Strohl: “I came back from Christmas vacation and told some of our people that I was envisioning a [biotherapeutic] tsunami. I actually used the word tsunami, and we have actually developed the solution for addressing this issue — Project Tsunami. I asked the Janssen BioTherapeutics team to model how many clinical candidates we will have over the next 10 years if we continue X number of development candidates per year. I gave them a couple of ranges and a series of parameters to put in the model. They came back a couple weeks later with an idea of what it could look like. The answer was, fundamentally, from 2014, which was our baseline, to 2017, we would double the number of clinical candidates. By 2019, it would be triple. We built a PowerPoint slide deck with the explanation and sent it to our head of preclinical development, head of operations, R&D head — I sent it to everybody. I told them I wanted to talk about this oncoming tsunami of biologics. It eventually made its way to Janssen Supply Chain and our Pharmaceutical Development Manufacturing Sciences [PDMS]. That group actually held an all-day seminar on the biotherapeutic tsunami. It was this free thinking that allowed me to see this coming and then to alert these folks. Now, everybody at J&J is planning for the [biotherapeutic] tsunami. We are already sending people out looking for more reactor space and getting things lined up because we know it is coming.”

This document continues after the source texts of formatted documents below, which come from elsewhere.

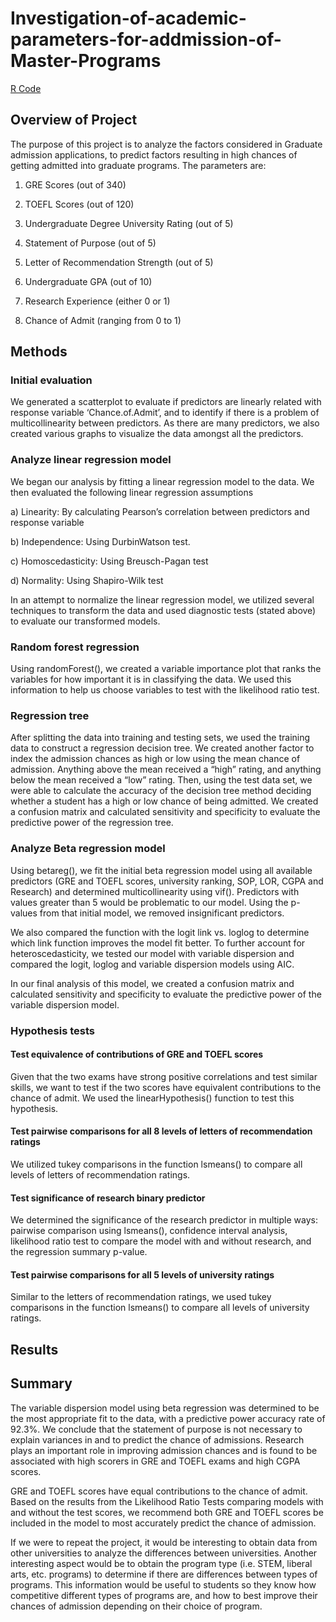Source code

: # Investigation-of-academic-parameters-for-addmission-of-Master-Programs

[R Code](https://github.com/lindaxie7/PyBer-analysis/blob/main/PyBer_Challenge_starter_code.ipynb)

## Overview of Project
The purpose of this project is to analyze the factors considered in Graduate admission applications, to predict factors resulting in high chances of getting admitted into graduate programs. The parameters are: 

1.	GRE Scores (out of 340)

2.	TOEFL Scores (out of 120)

3.	Undergraduate Degree University Rating (out of 5)

4.	Statement of Purpose (out of 5)

5.	Letter of Recommendation Strength (out of 5)

6.	Undergraduate GPA (out of 10)

7.	Research Experience (either 0 or 1)

8.	Chance of Admit (ranging from 0 to 1)

## Methods

### Initial evaluation
We generated a scatterplot to evaluate if predictors are linearly related with response variable ‘Chance.of.Admit’, and to identify if there is a problem of multicollinearity between predictors. As there are many predictors, we also created various graphs to visualize the data amongst all the predictors. 

### Analyze linear regression model
We began our analysis by fitting a linear regression model to the data. We then evaluated the following linear regression assumptions 

a)	Linearity: By calculating Pearson’s correlation between predictors and response variable

b)	Independence: Using DurbinWatson test.

c)	Homoscedasticity: Using Breusch-Pagan test

d)	Normality: Using Shapiro-Wilk test

In an attempt to normalize the linear regression model, we utilized several techniques to transform the data and used diagnostic tests (stated above) to evaluate our transformed models. 

### Random forest regression 
Using randomForest(), we created a variable importance plot that ranks the variables for how important it is in classifying the data. We used this information to help us choose variables to test with the likelihood ratio test. 

### Regression tree
After splitting the data into training and testing sets, we used the training data to construct a regression decision tree. We created another factor to index the admission chances as high or low using the mean chance of admission. Anything above the mean received a “high” rating, and anything below the mean received a “low” rating. Then, using the test data set, we were able to calculate the accuracy of the decision tree method deciding whether a student has a high or low chance of being admitted. We created a confusion matrix and calculated sensitivity and specificity to evaluate the predictive power of the regression tree.

### Analyze Beta regression model
Using betareg(), we fit the initial beta regression model using all available predictors (GRE and TOEFL scores, university ranking, SOP, LOR, CGPA and Research) and determined multicollinearity using vif(). Predictors with values greater than 5 would be problematic to our model. Using the p-values from that initial model, we removed insignificant predictors. 

We also compared the function with the logit link vs. loglog to determine which link function improves the model fit better. To further account for heteroscedasticity, we tested our model with variable dispersion and compared the logit, loglog and variable dispersion models using AIC. 

In our final analysis of this model, we created a confusion matrix and calculated sensitivity and specificity to evaluate the predictive power of the variable dispersion model. 

### Hypothesis tests
#### Test equivalence of contributions of GRE and TOEFL scores
Given that the two exams have strong positive correlations and test similar skills, we want to test if the two scores have equivalent contributions to the chance of admit. We used the linearHypothesis() function to test this hypothesis.

#### Test pairwise comparisons for all 8 levels of letters of recommendation ratings 
We utilized tukey comparisons in the function lsmeans() to compare all levels of letters of recommendation ratings. 

#### Test significance of research binary predictor 
We determined the significance of the research predictor in multiple ways: pairwise comparison using lsmeans(), confidence interval analysis, likelihood ratio test to compare the model with and without research, and the regression summary p-value.

#### Test pairwise comparisons for all 5 levels of university ratings 
Similar to the letters of recommendation ratings, we used tukey comparisons in the function lsmeans() to compare all levels of university ratings. 


## Results




## Summary

The variable dispersion model using beta regression was determined to be the most appropriate fit to the data, with a predictive power accuracy rate of 92.3%. We conclude that the statement of purpose is not necessary to explain variances in and to predict the chance of admissions. Research plays an important role in improving admission chances and is found to be associated with high scorers in GRE and TOEFL exams and high CGPA scores.

GRE and TOEFL scores have equal contributions to the chance of admit. Based on the results from the Likelihood Ratio Tests comparing models with and without the test scores, we recommend both GRE and TOEFL scores be included in the model to most accurately predict the chance of admission. 

If we were to repeat the project, it would be interesting to obtain data from other universities to analyze the differences between universities. Another interesting aspect would be to obtain the program type (i.e. STEM, liberal arts, etc. programs) to determine if there are differences between types of programs. This information would be useful to students so they know how competitive different types of programs are, and how to best improve their chances of admission depending on their choice of program.



 



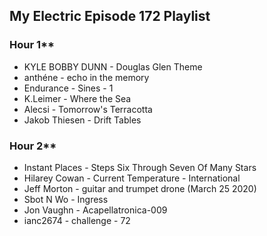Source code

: ## My Electric Episode 172 Playlist

### Hour 1**
* KYLE BOBBY DUNN - Douglas Glen Theme
* anthéne - echo in the memory
* Endurance - Sines - 1
* K.Leimer - Where the Sea
* Alecsi - Tomorrow's Terracotta
* Jakob Thiesen - Drift Tables

### Hour 2**
* Instant Places - Steps Six Through Seven Of Many Stars
* Hilarey Cowan - Current Temperature - International
* Jeff Morton - guitar and trumpet drone (March 25 2020)
* Sbot N Wo - Ingress
* Jon Vaughn - Acapellatronica-009
* ianc2674 - challenge - 72
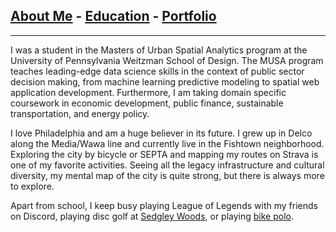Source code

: ## [About Me](/index.md) - [Education](/education.md) - [Portfolio](/portfolio.md)

---

 I was a student in the Masters of Urban Spatial Analytics program at the University of Pennsylvania Weitzman School of Design. The MUSA program teaches leading-edge data science skills in the context of public sector decision making, from machine learning predictive modeling to spatial web application development. Furthermore, I am taking domain specific coursework in economic development, public finance, sustainable transportation, and energy policy. 
 
 I love Philadelphia and am a huge believer in its future. I grew up in Delco along the Media/Wawa line and currently live in the Fishtown neighborhood. Exploring the city by bicycle or SEPTA and mapping my routes on Strava is one of my favorite activities. Seeing all the legacy infrastructure and cultural diversity, my mental map of the city is quite strong, but there is always more to explore. 
 
  Apart from school, I keep busy playing League of Legends with my friends on Discord, playing disc golf at [Sedgley Woods](https://www.sedgleywoods.com/), or playing [bike polo](https://linktr.ee/phillybikepolo). 




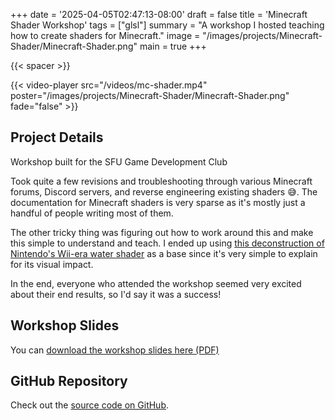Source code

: +++
date = '2025-04-05T02:47:13-08:00'
draft = false
title = 'Minecraft Shader Workshop'
tags = ["glsl"]
summary = "A workshop I hosted teaching how to create shaders for Minecraft."
image = "/images/projects/Minecraft-Shader/Minecraft-Shader.png"
main = true
+++

{{< spacer >}}

{{< video-player src="/videos/mc-shader.mp4" poster="/images/projects/Minecraft-Shader/Minecraft-Shader.png" fade="false" >}}

## Project Details

Workshop built for the SFU Game Development Club

Took quite a few revisions and troubleshooting through various Minecraft forums, Discord servers, and reverse engineering existing shaders 😅. The documentation for Minecraft shaders is very sparse as it's mostly just a handful of people writing most of them.

The other tricky thing was figuring out how to work around this and make this simple to understand and teach. I ended up using [this deconstruction of Nintendo's Wii-era water shader](https://youtu.be/8rCRsOLiO7k?si=nMAygUSA3lcX6Y1W) as a base since it's very simple to explain for its visual impact.

In the end, everyone who attended the workshop seemed very excited about their end results, so I'd say it was a success!

## Workshop Slides

You can [download the workshop slides here (PDF)](/shader-workshop-slides.pdf)

## GitHub Repository

Check out the [source code on GitHub](https://github.com/Lingo56/mc-water).
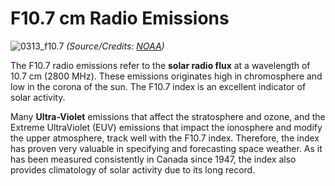 # F10.7 cm Radio Emissions 

![0313_f10.7](./static/0313_f10.7.gif)
*(Source/Credits: [NOAA](https://www.swpc.noaa.gov/phenomena/f107-cm-radio-emissions))*

The F10.7 radio emissions refer to the **solar radio flux** at a wavelength of 10.7 cm (2800 MHz). These emissions originates high in chromosphere and low in the corona of the sun. The F10.7 index is an excellent indicator of solar activity. 

Many **Ultra-Violet** emissions that affect the stratosphere and ozone, and the Extreme UltraViolet (EUV) emissions that impact the ionosphere and modify the upper atmosphere, track well with the F10.7 index.  Therefore, the index has proven very valuable in specifying and forecasting space weather.  As it has been measured consistently in Canada since 1947, the index also provides climatology of solar activity due to its long record.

Springer: “In the bigger picture, outside of Janssen, the fact is, as an industry, we have so many new, really interesting, and more complex molecules going into the clinical candidate selection process, and hopefully, eventually into the clinic, that this is an issue for the entire field. I think one of the upsides of these kinds of pressures is that it will foster innovation and creative ideas to approach those problems. Now there’s a demand capacity issue that needs to be addressed, and I think you’ll find some creative thinking about how to address that, collaboratively.”